Scénariste et réalisateur, Arnaud Malherbe s'est jusqu'ici autant investi dans le court-métrage, que dans la série TV, voire même la bande-dessinée. Avec Ogre, son premier long-métrage pour le cinéma, il conjugue les névroses enfantines aux contes de Perrault en plongeant ses spectateurs dans un univers fantastique fait d'ombres, de craquellements et de monstres.
Pour fuir les violences conjugales dont elle est victime, Chloé déménage pour la profonde campagne morvandelle avec Jules, son fils de 8 ans malentendant et à l'imagination débordante. Nouvelle institutrice d'un village, Chloé s'éprend du médecin local. Un homme au comportement étrange aux yeux de Jules qui reste persuadé qu'il est le monstre qui dévore les veaux dans les champs et le responsable de la disparition d'un autre enfant...
En s'inspirant de ses propres cauchemars enfantins, Malherbe fait ici preuve d'une rigueur relativement rare au sein du cinéma de genre français. Une rigueur qui s'étend à tous les éléments de son film : écriture, mise en scène et interprétation qui mettent considérablement à l'amende le moindre projet des fanfarons Bustillo et Maury. À la différence des deux lascars sus-cités, Malherbe ne cherche en aucun cas l'esbroufe et relate avec une justesse peu commune le regard qu'un garçonnet traumatisé puisse porter sur notre monde. Solitaire et souffrant d'un handicap sensoriel, le jeune Jules, incarné par le prodigieux Giovanni Pucci, happe immédiatement l'attention de par sa capacité à développer une forme de sixième sens lui permettant de mieux saisir un environnement toxique et dangereux, gangrené par l'intolérance, le harcèlement scolaire, mais aussi la rapide intrusion d'un inconnu dans l'entourage de sa maman, aussi meurtrie que lui par les évènements passés mais qui se doit de garder la tête haute avec courage et lucidité. Des thèmes presque bateaux que Malherbe réussit à développer avec subtilité et sensibilité, à l'exemple de cette magnifique relation amicale, voire amoureuse, qui unit Jules à Alice, sa jeune camarade de classe.
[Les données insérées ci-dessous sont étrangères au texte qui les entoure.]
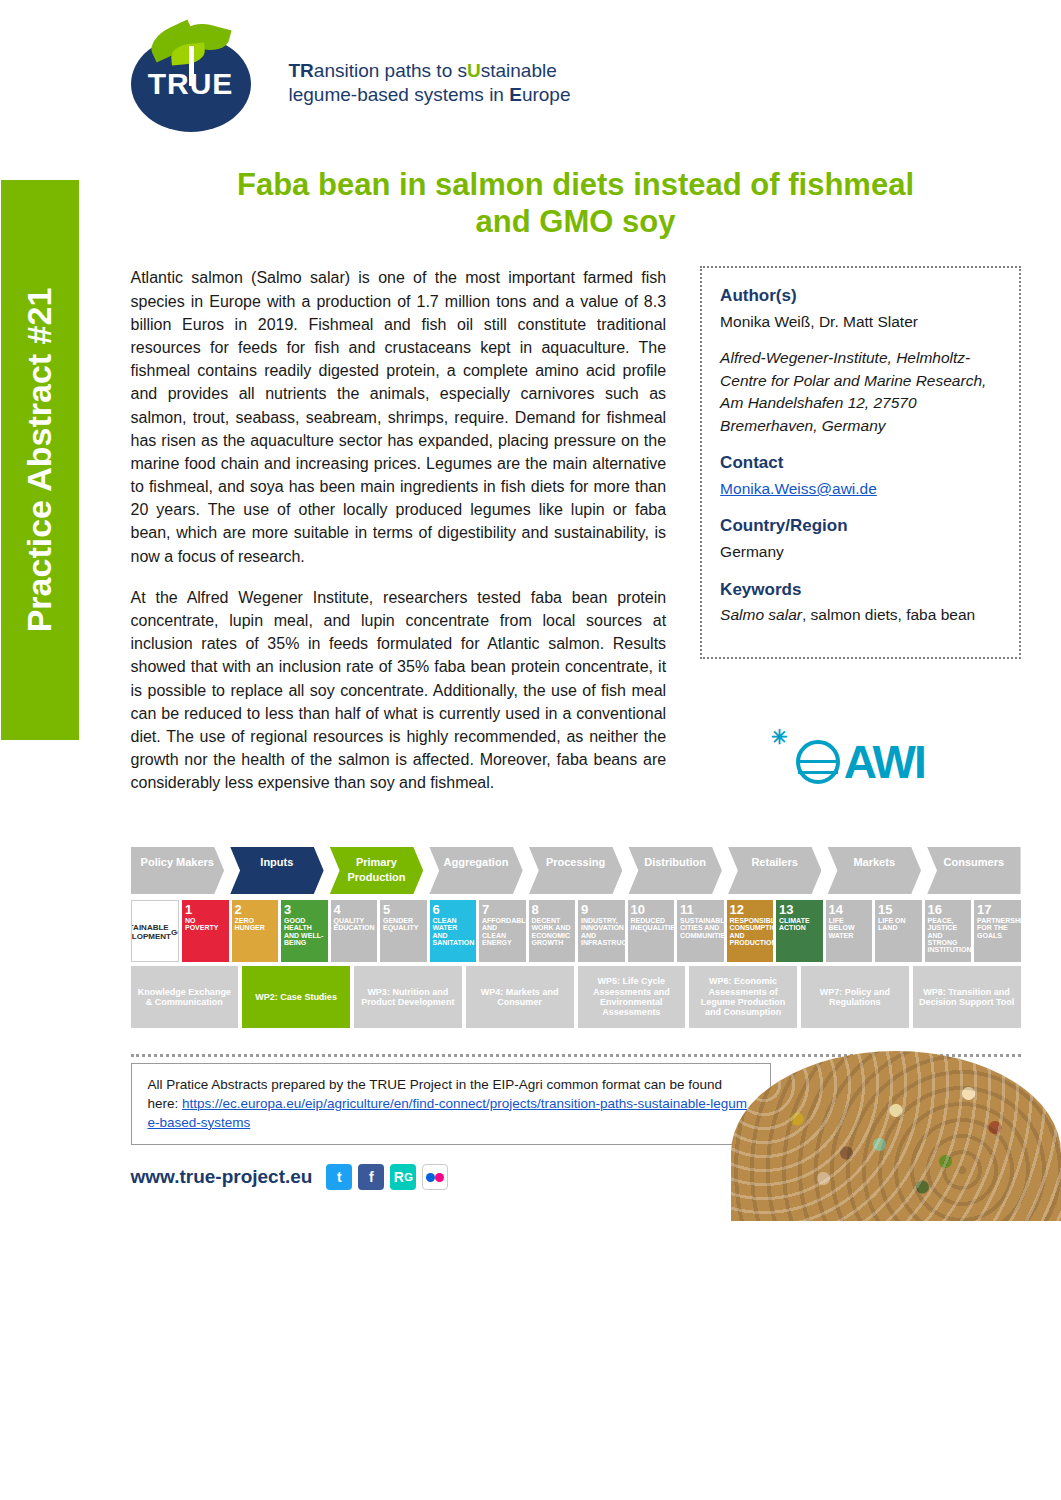Practice Abstract #21
TRUE
TRansition paths to sUstainable
legume-based systems in Europe
Faba bean in salmon diets instead of fishmeal
and GMO soy
Atlantic salmon (Salmo salar) is one of the most important farmed fish species in Europe with a production of 1.7 million tons and a value of 8.3 billion Euros in 2019. Fishmeal and fish oil still constitute traditional resources for feeds for fish and crustaceans kept in aquaculture. The fishmeal contains readily digested protein, a complete amino acid profile and provides all nutrients the animals, especially carnivores such as salmon, trout, seabass, seabream, shrimps, require. Demand for fishmeal has risen as the aquaculture sector has expanded, placing pressure on the marine food chain and increasing prices. Legumes are the main alternative to fishmeal, and soya has been main ingredients in fish diets for more than 20 years. The use of other locally produced legumes like lupin or faba bean, which are more suitable in terms of digestibility and sustainability, is now a focus of research.
At the Alfred Wegener Institute, researchers tested faba bean protein concentrate, lupin meal, and lupin concentrate from local sources at inclusion rates of 35% in feeds formulated for Atlantic salmon. Results showed that with an inclusion rate of 35% faba bean protein concentrate, it is possible to replace all soy concentrate. Additionally, the use of fish meal can be reduced to less than half of what is currently used in a conventional diet. The use of regional resources is highly recommended, as neither the growth nor the health of the salmon is affected. Moreover, faba beans are considerably less expensive than soy and fishmeal.
Author(s)
Monika Weiß, Dr. Matt Slater
Alfred-Wegener-Institute, Helmholtz-Centre for Polar and Marine Research, Am Handelshafen 12, 27570 Bremerhaven, Germany
Contact
Monika.Weiss@awi.de
Country/Region
Germany
Keywords
Salmo salar, salmon diets, faba bean
✳ AWI
Policy Makers
Inputs
Primary Production
Aggregation
Processing
Distribution
Retailers
Markets
Consumers
SUSTAINABLE
DEVELOPMENT
GOALS
1 NO POVERTY
2 ZERO HUNGER
3 GOOD HEALTH AND WELL-BEING
4 QUALITY EDUCATION
5 GENDER EQUALITY
6 CLEAN WATER AND SANITATION
7 AFFORDABLE AND CLEAN ENERGY
8 DECENT WORK AND ECONOMIC GROWTH
9 INDUSTRY, INNOVATION AND INFRASTRUCTURE
10 REDUCED INEQUALITIES
11 SUSTAINABLE CITIES AND COMMUNITIES
12 RESPONSIBLE CONSUMPTION AND PRODUCTION
13 CLIMATE ACTION
14 LIFE BELOW WATER
15 LIFE ON LAND
16 PEACE, JUSTICE AND STRONG INSTITUTIONS
17 PARTNERSHIPS FOR THE GOALS
Knowledge Exchange & Communication
WP2: Case Studies
WP3: Nutrition and Product Development
WP4: Markets and Consumer
WP5: Life Cycle Assessments and Environmental Assessments
WP6: Economic Assessments of Legume Production and Consumption
WP7: Policy and Regulations
WP8: Transition and Decision Support Tool
All Pratice Abstracts prepared by the TRUE Project in the EIP-Agri common format can be found here: https://ec.europa.eu/eip/agriculture/en/find-connect/projects/transition-paths-sustainable-legume-based-systems
www.true-project.eu t f RG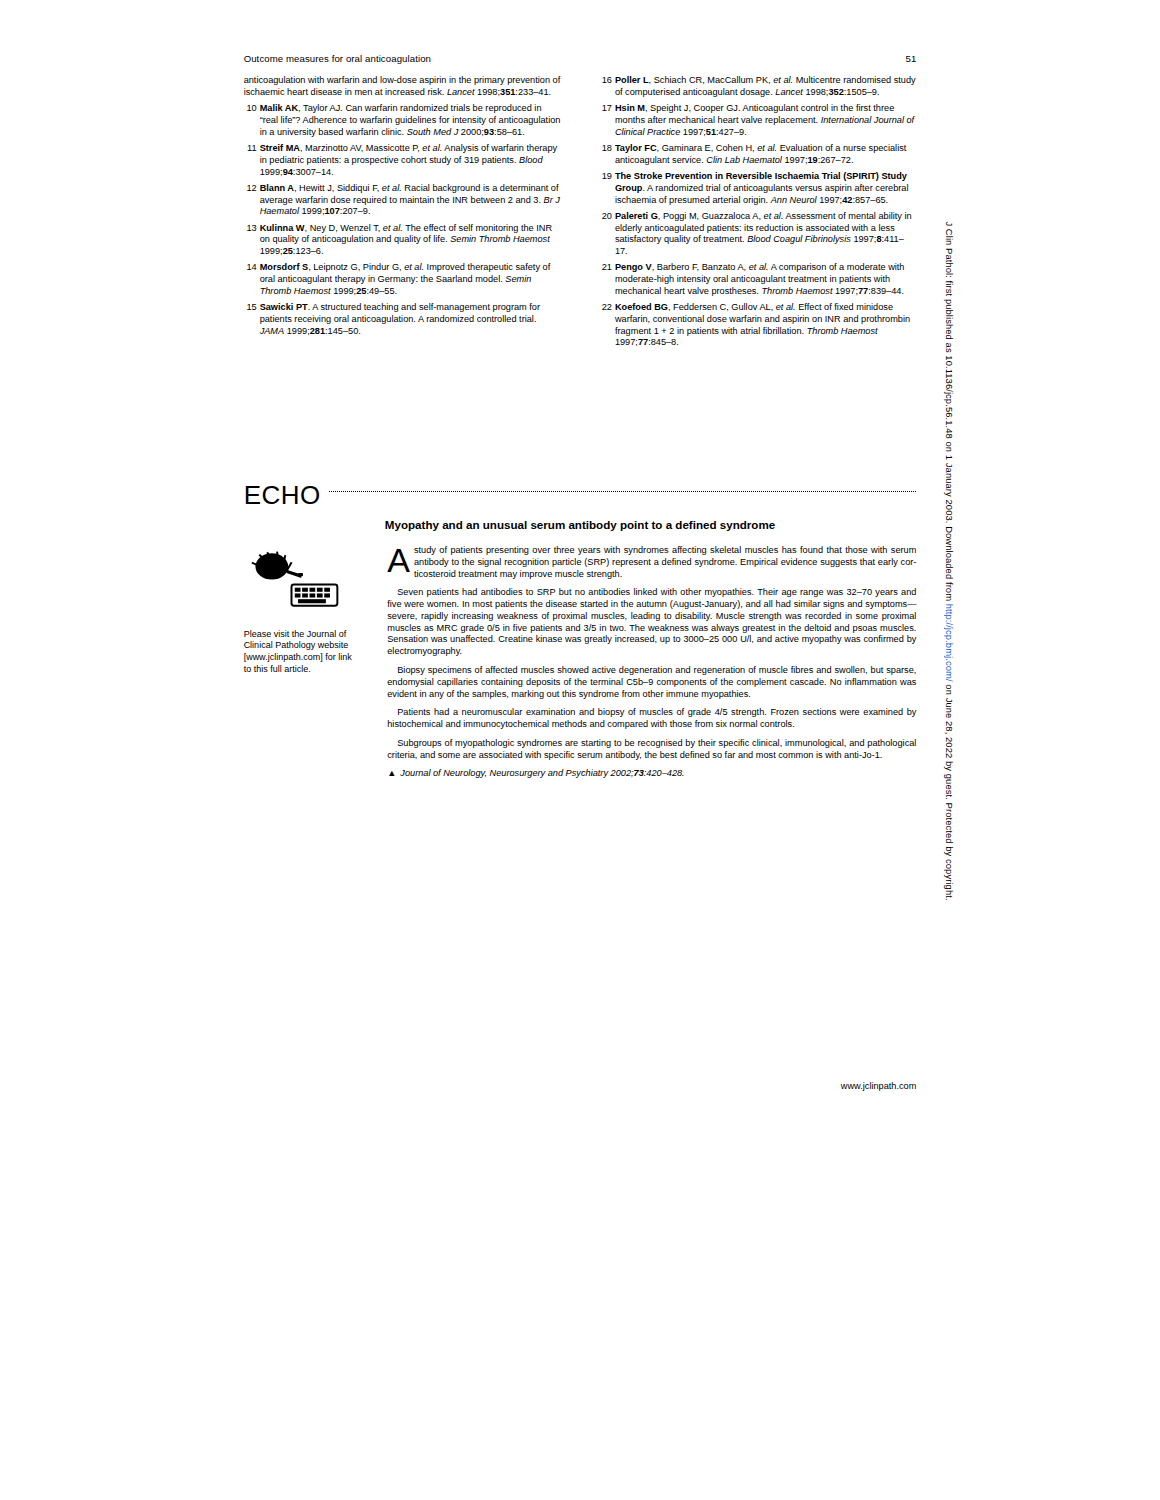Outcome measures for oral anticoagulation
51
anticoagulation with warfarin and low-dose aspirin in the primary prevention of ischaemic heart disease in men at increased risk. Lancet 1998;351:233–41.
10 Malik AK, Taylor AJ. Can warfarin randomized trials be reproduced in “real life”? Adherence to warfarin guidelines for intensity of anticoagulation in a university based warfarin clinic. South Med J 2000;93:58–61.
11 Streif MA, Marzinotto AV, Massicotte P, et al. Analysis of warfarin therapy in pediatric patients: a prospective cohort study of 319 patients. Blood 1999;94:3007–14.
12 Blann A, Hewitt J, Siddiqui F, et al. Racial background is a determinant of average warfarin dose required to maintain the INR between 2 and 3. Br J Haematol 1999;107:207–9.
13 Kulinna W, Ney D, Wenzel T, et al. The effect of self monitoring the INR on quality of anticoagulation and quality of life. Semin Thromb Haemost 1999;25:123–6.
14 Morsdorf S, Leipnotz G, Pindur G, et al. Improved therapeutic safety of oral anticoagulant therapy in Germany: the Saarland model. Semin Thromb Haemost 1999;25:49–55.
15 Sawicki PT. A structured teaching and self-management program for patients receiving oral anticoagulation. A randomized controlled trial. JAMA 1999;281:145–50.
16 Poller L, Schiach CR, MacCallum PK, et al. Multicentre randomised study of computerised anticoagulant dosage. Lancet 1998;352:1505–9.
17 Hsin M, Speight J, Cooper GJ. Anticoagulant control in the first three months after mechanical heart valve replacement. International Journal of Clinical Practice 1997;51:427–9.
18 Taylor FC, Gaminara E, Cohen H, et al. Evaluation of a nurse specialist anticoagulant service. Clin Lab Haematol 1997;19:267–72.
19 The Stroke Prevention in Reversible Ischaemia Trial (SPIRIT) Study Group. A randomized trial of anticoagulants versus aspirin after cerebral ischaemia of presumed arterial origin. Ann Neurol 1997;42:857–65.
20 Palereti G, Poggi M, Guazzaloca A, et al. Assessment of mental ability in elderly anticoagulated patients: its reduction is associated with a less satisfactory quality of treatment. Blood Coagul Fibrinolysis 1997;8:411–17.
21 Pengo V, Barbero F, Banzato A, et al. A comparison of a moderate with moderate-high intensity oral anticoagulant treatment in patients with mechanical heart valve prostheses. Thromb Haemost 1997;77:839–44.
22 Koefoed BG, Feddersen C, Gullov AL, et al. Effect of fixed minidose warfarin, conventional dose warfarin and aspirin on INR and prothrombin fragment 1 + 2 in patients with atrial fibrillation. Thromb Haemost 1997;77:845–8.
ECHO
Myopathy and an unusual serum antibody point to a defined syndrome
Please visit the Journal of Clinical Pathology website [www.jclinpath.com] for link to this full article.
A study of patients presenting over three years with syndromes affecting skeletal muscles has found that those with serum antibody to the signal recognition particle (SRP) represent a defined syndrome. Empirical evidence suggests that early corticosteroid treatment may improve muscle strength.
Seven patients had antibodies to SRP but no antibodies linked with other myopathies. Their age range was 32–70 years and five were women. In most patients the disease started in the autumn (August-January), and all had similar signs and symptoms—severe, rapidly increasing weakness of proximal muscles, leading to disability. Muscle strength was recorded in some proximal muscles as MRC grade 0/5 in five patients and 3/5 in two. The weakness was always greatest in the deltoid and psoas muscles. Sensation was unaffected. Creatine kinase was greatly increased, up to 3000–25 000 U/l, and active myopathy was confirmed by electromyography.
Biopsy specimens of affected muscles showed active degeneration and regeneration of muscle fibres and swollen, but sparse, endomysial capillaries containing deposits of the terminal C5b–9 components of the complement cascade. No inflammation was evident in any of the samples, marking out this syndrome from other immune myopathies.
Patients had a neuromuscular examination and biopsy of muscles of grade 4/5 strength. Frozen sections were examined by histochemical and immunocytochemical methods and compared with those from six normal controls.
Subgroups of myopathologic syndromes are starting to be recognised by their specific clinical, immunological, and pathological criteria, and some are associated with specific serum antibody, the best defined so far and most common is with anti-Jo-1.
▲Journal of Neurology, Neurosurgery and Psychiatry 2002;73:420–428.
www.jclinpath.com
J Clin Pathol: first published as 10.1136/jcp.56.1.48 on 1 January 2003. Downloaded from http://jcp.bmj.com/ on June 28, 2022 by guest. Protected by copyright.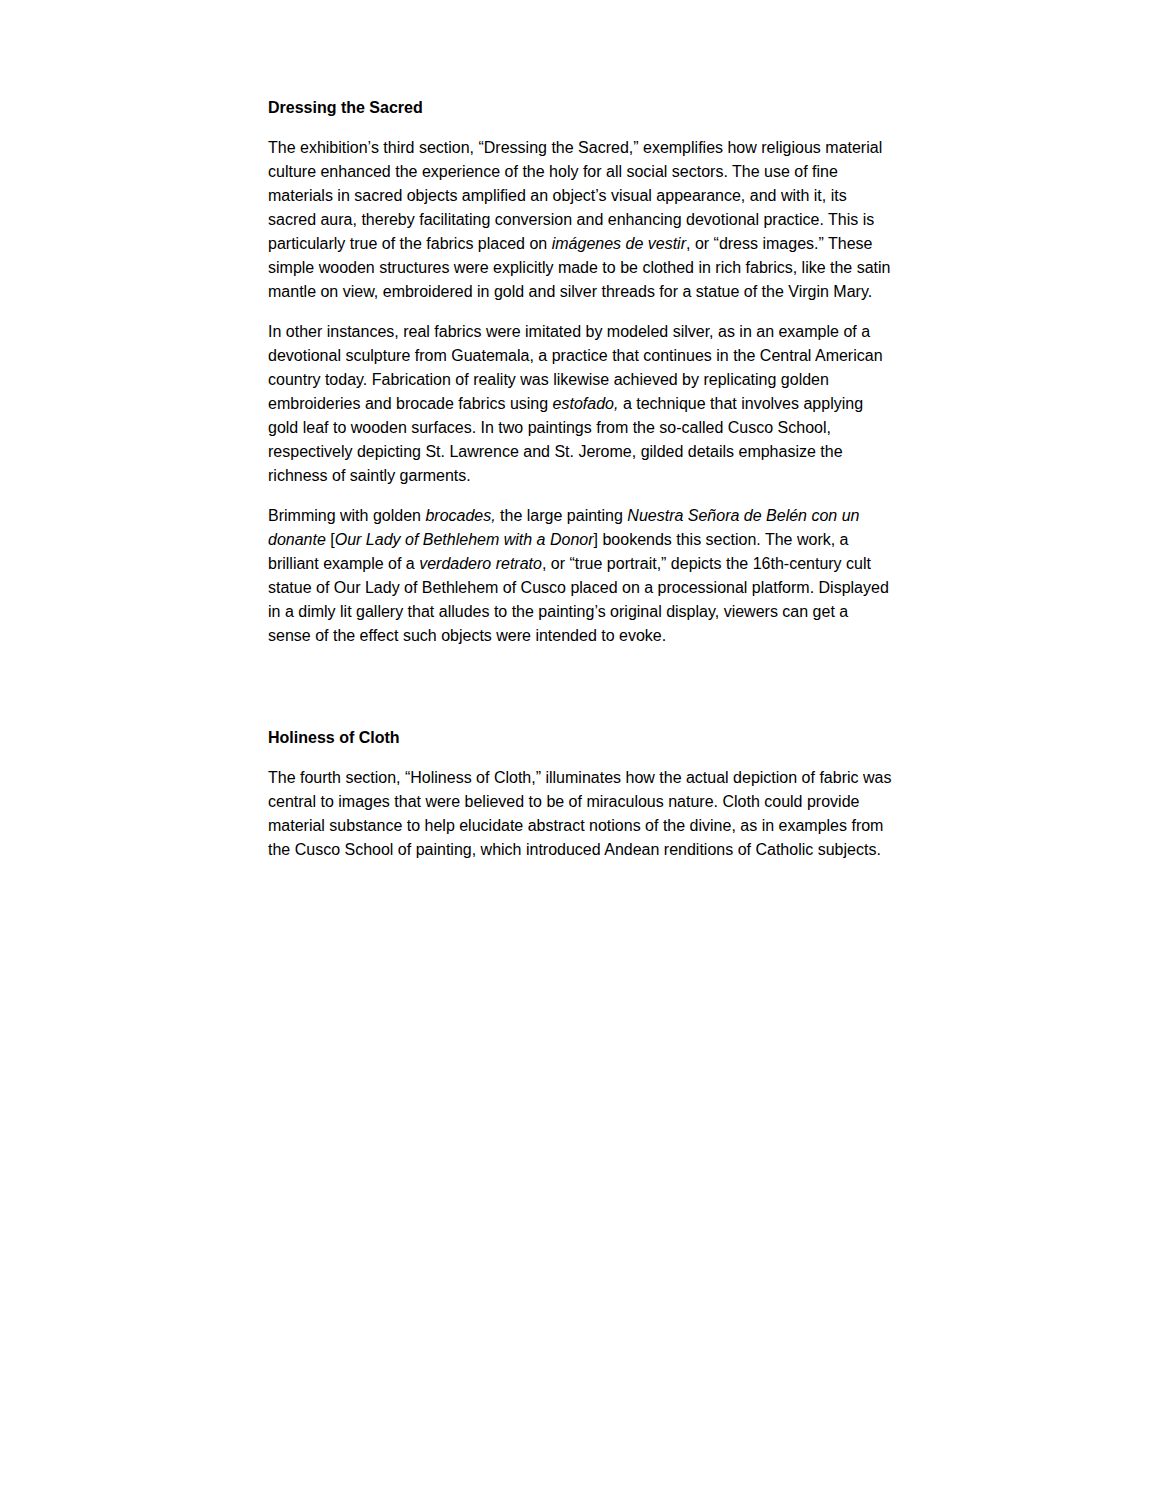Dressing the Sacred
The exhibition’s third section, “Dressing the Sacred,” exemplifies how religious material culture enhanced the experience of the holy for all social sectors. The use of fine materials in sacred objects amplified an object’s visual appearance, and with it, its sacred aura, thereby facilitating conversion and enhancing devotional practice. This is particularly true of the fabrics placed on imágenes de vestir, or “dress images.” These simple wooden structures were explicitly made to be clothed in rich fabrics, like the satin mantle on view, embroidered in gold and silver threads for a statue of the Virgin Mary.
In other instances, real fabrics were imitated by modeled silver, as in an example of a devotional sculpture from Guatemala, a practice that continues in the Central American country today. Fabrication of reality was likewise achieved by replicating golden embroideries and brocade fabrics using estofado, a technique that involves applying gold leaf to wooden surfaces. In two paintings from the so-called Cusco School, respectively depicting St. Lawrence and St. Jerome, gilded details emphasize the richness of saintly garments.
Brimming with golden brocades, the large painting Nuestra Señora de Belén con un donante [Our Lady of Bethlehem with a Donor] bookends this section. The work, a brilliant example of a verdadero retrato, or “true portrait,” depicts the 16th-century cult statue of Our Lady of Bethlehem of Cusco placed on a processional platform. Displayed in a dimly lit gallery that alludes to the painting’s original display, viewers can get a sense of the effect such objects were intended to evoke.
Holiness of Cloth
The fourth section, “Holiness of Cloth,” illuminates how the actual depiction of fabric was central to images that were believed to be of miraculous nature. Cloth could provide material substance to help elucidate abstract notions of the divine, as in examples from the Cusco School of painting, which introduced Andean renditions of Catholic subjects.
La maison de campagne où résident Chloé et son fils, voire la campagne elle-même avec son lac et sa terrifiante forêt, Malherbe en fait un personnage à part entière. À l'instar de la faune aviaire avec qui Jules communique tel que Jennifer Connelly s'y attèle avec les insectes dans le célèbre Phenomena de Dario Argento. De ce fait, le genre fantastique suinte ici dans chaque plan qui témoigne d'une authentique réflexion de la part de Malherbe sur la façon d'aborder son récit et dont la subjectivité jaillit sur l'intégralité de l'histoire.
Quant à Ana Girardot, excellente comme à son habitude, elle incarne une jeune maman sensiblement abattue par son passé et qui fait preuve d'un amour totalement inconditionnel envers son fils qu'elle soupçonne pourtant parfois d'être totalement perché. Une ambiguïté constante pour un personnage psychologiquement fragile et dont la comédienne maîtrise chaque émotion avec un investissement digne des plus grandes. Bref, Ogre reste une bien belle surprise au sein d'un genre qui a rarement été convainquant dans notre pays.